China’s pro-Palestinian stance dates back decades and is rooted in revolutionary ideology. In the era of Mao Zedong, the founder of Communist China, Beijing armed and trained Palestinian militant groups as part of its Cold War support for national liberation movements.
After the country’s reform and opening following Mao’s death in 1976, however, China adopted a more pragmatic foreign policy. While it continued to offer political support for the Palestinian cause and became one of the first countries to recognize Palestine as a sovereign state in 1988, Beijing also warmed to Israel and established formal diplomatic relations with the Jewish state in 1992.
Over the past decade, Chinese investment and trade with Israel skyrocketed, especially in the technology sector. In 2017, Israeli Prime Minister Benjamin Netanyahu hailed his country and China as a “marriage made in heaven.”
Throughout their economic cooperation, however, China has upheld its political support for the Palestinians, voting in favor of them and against Israel at the United Nations whenever conflicts flared.
Part of that is due to pragmatic interests.
About half of China’s oil imports come from Arab states, which also account for more than 20 votes at the UN – potentially helpful for Beijing when it comes to issues like defending its treatment of Uyghurs.
“China’s view of the Middle East is that Israel is never going to split from the US side, and that means being critical to Israel is going to curry favor with a large bloc of Arab countries,” said the Atlantic Council’s Fulton.
It is not the first time China has expressed an interest in resolving the Israel-Palestine conflict.
Beijing’s aspirations to be a mediator started as early as the 2000s, but remained largely symbolic. China did put forward several vague proposals and invited politically insignificant Palestinian and Israeli figures for talks in Beijing – but those efforts did not lead anywhere.
This time around, experts do not expect the result to be much different, despite China’s recent success in brokering a rapprochement between rivals Iran and Saudi Arabia.
While China’s involvement in the Middle East has grown, its interests there remain primarily economic – and its relations with regional players largely transactional, experts say.
“Beijing possesses little leverage over Hamas and has limited historical involvement in the Arab-Israel conflict. By distancing itself from Israel after the terrorist attack, Beijing has further undermined its influence in Tel Aviv,” said Zhao Tong, a senior fellow at the Carnegie Endowment for International Peace.

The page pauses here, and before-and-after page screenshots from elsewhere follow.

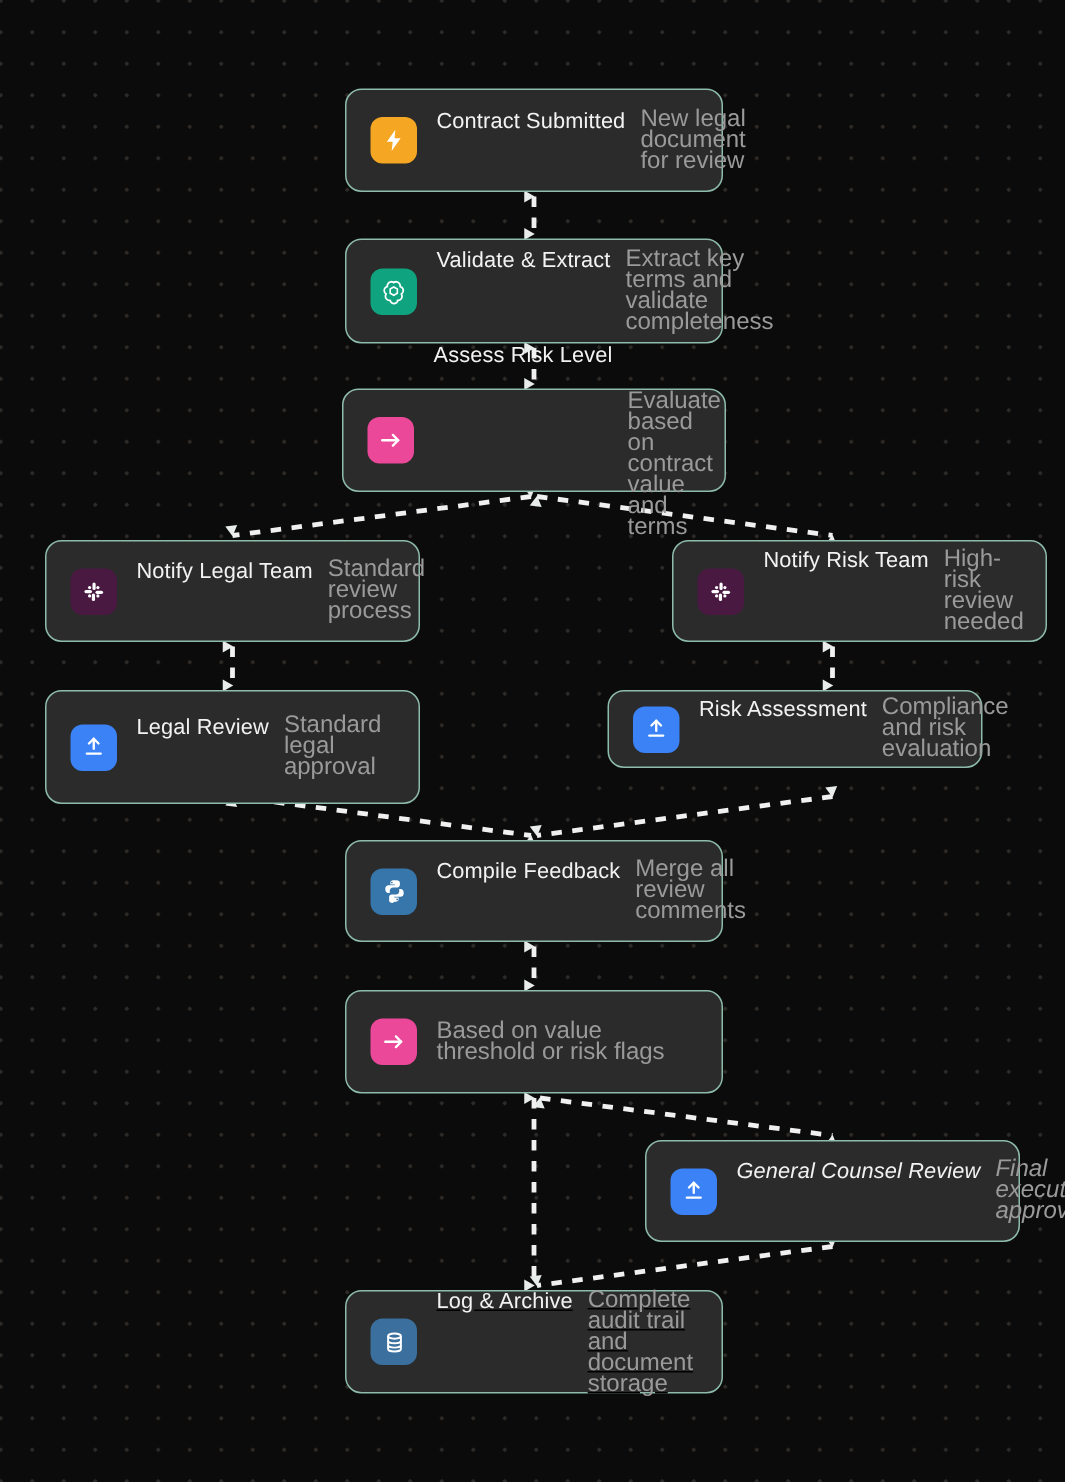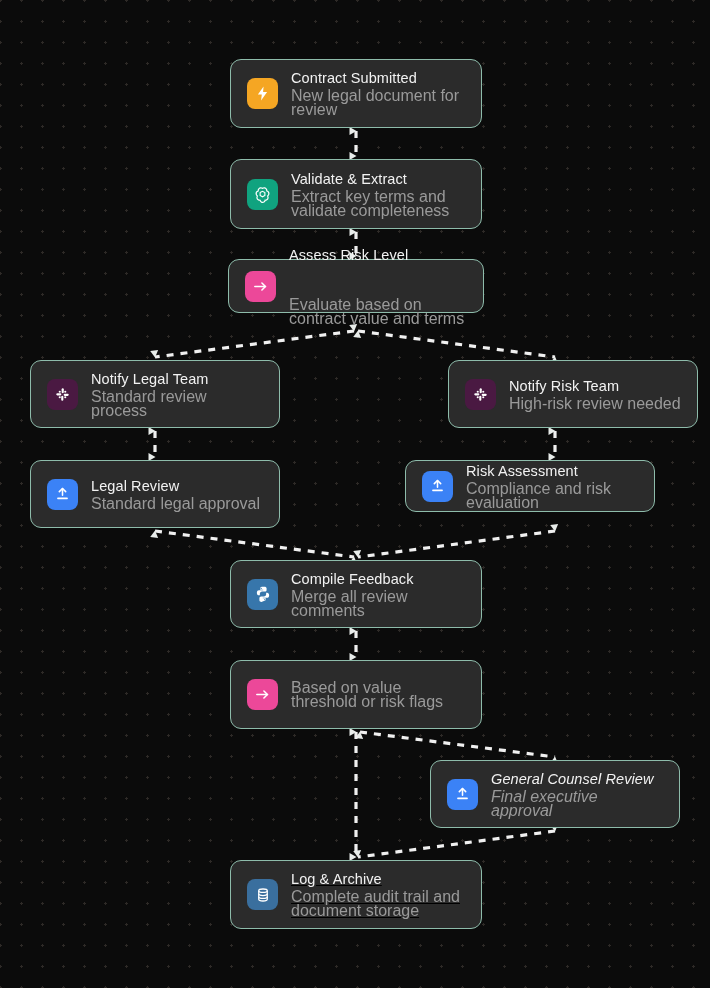--- a/index.html
+++ b/index.html
@@ -43,7 +43,7 @@
     justify-content: center;
   }
   .node-icon svg { display: block; }
-  .node-text { display: flex; flex-direction: column; gap: 2px; min-width: 0; }
+  .node-text { display: flex; gap: 10px; min-width: 0; }
   .node-title {
     color: #f2f2f2;
     font-size: 14.5px;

It also remains to be seen whether China will be willing or able to leverage its close relationship with Iran – which funds and arms both Hamas and Lebanese militant group Hezbollah – to deescalate the war and prevent it from spilling over into a broader conflict.
“I think China certainly is prevailing on Tehran to exercise restraint,” said Vakil with Chatham House. “I personally think the Iranians intend to exercise restraint unless things get out of hand. I don’t think that Iran wants to be involved in a broader regional conflict – so their interests are aligned.”
But while Arab countries may give Zhai a warm reception, few would take Beijing’s peace proposals seriously, Vakil said.
“I don’t think that Middle Eastern states are looking to China to come in and build a diplomatic process (for peacemaking). They are aware of the limitations of what China has on offer,” she said.
“I think there’s very little China can do beyond trying to showcase diplomacy. China doesn’t have the ability to manage the conflict or deescalate this conflict.”